Und so ging die Unterhaltung weiter. Beatrice und Peter fanden ihren Rhythmus und zogen perfekt am selben Strang. Sie hatten das schon viele Hundert Mal gemacht. Unterhaltung, echte, zwanglose Unterhaltung, aber mit dem Potenzial, zu etwas viel Bedeutsamerem zu werden, falls man auf Jesus zu sprechen kommen konnte. Vielleicht ergab sich dieser Augenblick, vielleicht auch nicht. Vielleicht würden sie auch nur zum Abschied »Gott segne Sie« sagen, und damit hätte es sich. Nicht jede Begegnung konnte einschneidend sein. Manche Unterhaltungen waren schlicht ein Austausch von freundlichen Atemzügen.

Im Laufe dieses fast aufgezwungenen Austauschs entspannten sich die beiden Fremden unwillkürlich. Nach wenigen Minuten lachten sie sogar. Sie waren aus Merton, er litt an Depressionen, sie an Diabetes, beide arbeiteten in einem großen Geschäft für Haushaltswaren, für diesen Urlaub hatten sie ein Jahr lang gespart. Sie schienen nicht allzu intelligent und nicht sonderlich spannend. Die Frau hatte ein unschön prustendes Lachen, und das Aftershave des Manns stank fürchterlich nach Moschus. Sie waren Menschen und kostbar in den Augen Gottes.

»Ich muss langsam zum Boarding«, sagte Peter schließlich.

Beatrice kauerte noch am Boden, der Kopf des fremden Kindes ruhte auf ihrem Oberschenkel. Tränen standen ihr in den Augen.

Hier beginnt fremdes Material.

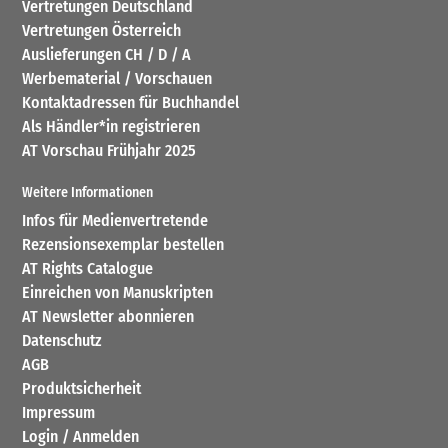
Vertretungen Deutschland
Vertretungen Österreich
Auslieferungen CH / D / A
Werbematerial / Vorschauen
Kontaktadressen für Buchhandel
Als Händler*in registrieren
AT Vorschau Frühjahr 2025
Weitere Informationen
Infos für Medienvertretende
Rezensionsexemplar bestellen
AT Rights Catalogue
Einreichen von Manuskripten
AT Newsletter abonnieren
Datenschutz
AGB
Produktsicherheit
Impressum
Login / Anmelden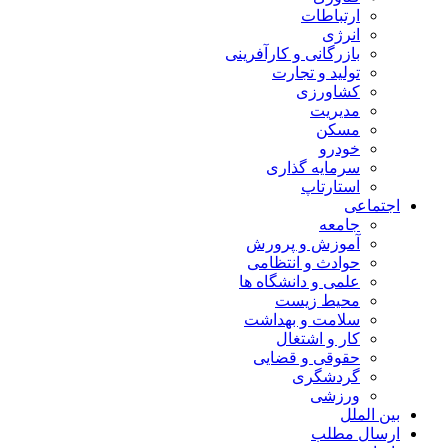
ارتباطات
انرژی
بازرگانی و کارآفرینی
تولید و تجارت
کشاورزی
مدیریت
مسکن
خودرو
سرمایه گذاری
استارتاپ
اجتماعی
جامعه
آموزش و پرورش
حوادث و انتظامی
علمی و دانشگاه ها
محیط زیست
سلامت و بهداشت
کار و اشتغال
حقوقی و قضایی
گردشگری
ورزشی
بین الملل
ارسال مطلب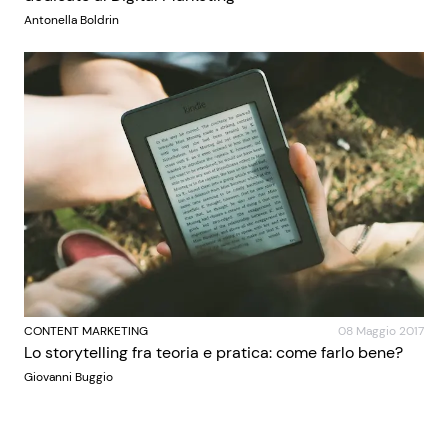
Antonella Boldrin
CONTENT MARKETING
08 Maggio 2017
Lo storytelling fra teoria e pratica: come farlo bene?
Giovanni Buggio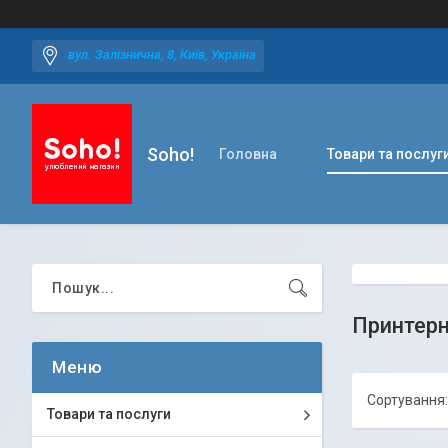
вул. Залізнична, 8, Київ, Україна
Soho!
Головна
Товари та послуг
Принтерн
Товари та послуги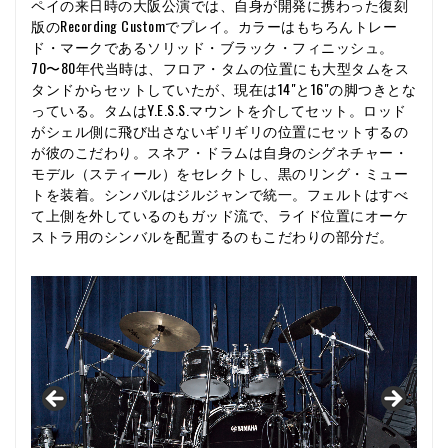
ペイの来日時の大阪公演では、自身が開発に携わった復刻
版のRecording Customでプレイ。カラーはもちろんトレー
ド・マークであるソリッド・ブラック・フィニッシュ。
70〜80年代当時は、フロア・タムの位置にも大型タムをス
タンドからセットしていたが、現在は14"と16"の脚つきとな
っている。タムはY.E.S.S.マウントを介してセット。ロッド
がシェル側に飛び出さないギリギリの位置にセットするの
が彼のこだわり。スネア・ドラムは自身のシグネチャー・
モデル（スティール）をセレクトし、黒のリング・ミュー
トを装着。シンバルはジルジャンで統一。フェルトはすべ
て上側を外しているのもガッド流で、ライド位置にオーケ
ストラ用のシンバルを配置するのもこだわりの部分だ。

»Wenn ich mit zur Sicherheitskontrolle komme«, sagte sie, »und wir uns da umarmen, ehe du durchgehst, Ehrenwort, dann pack ich das nicht. Ich raste aus und mache eine Szene. Bitte, wir sollten uns hier verabschieden.«

Peter zerriss es das Herz. Was im Gebetsraum als großes Abenteuer erschienen war, wurde jetzt zum schweren Opfer. Er klammerte sich an die Worte des Apostels: Verrichte dein Werk als Verkünder des Evangeliums, erfülle treu deinen Dienst! Denn ich werde schon geopfert und die Zeit meines Aufbruchs ist nahe.

Er bückte sich, und Beatrice umfasste mit einer Hand sein Genick und gab ihm einen kurzen, derben Kuss auf die Lippen. Benommen richtete er sich auf. Das ganze Drumherum mit den Fremden – jetzt wurde ihm klar, dass sie es eigens so eingerichtet hatte.

»Ich schreib dir«, versprach er.

Sie nickte – eine Bewegung, die ihr die Tränen auf die Wangen rollen ließ.

Mit schnellen Schritten ging er zum Abflug. Vierzig Minuten später war er in den Wolken.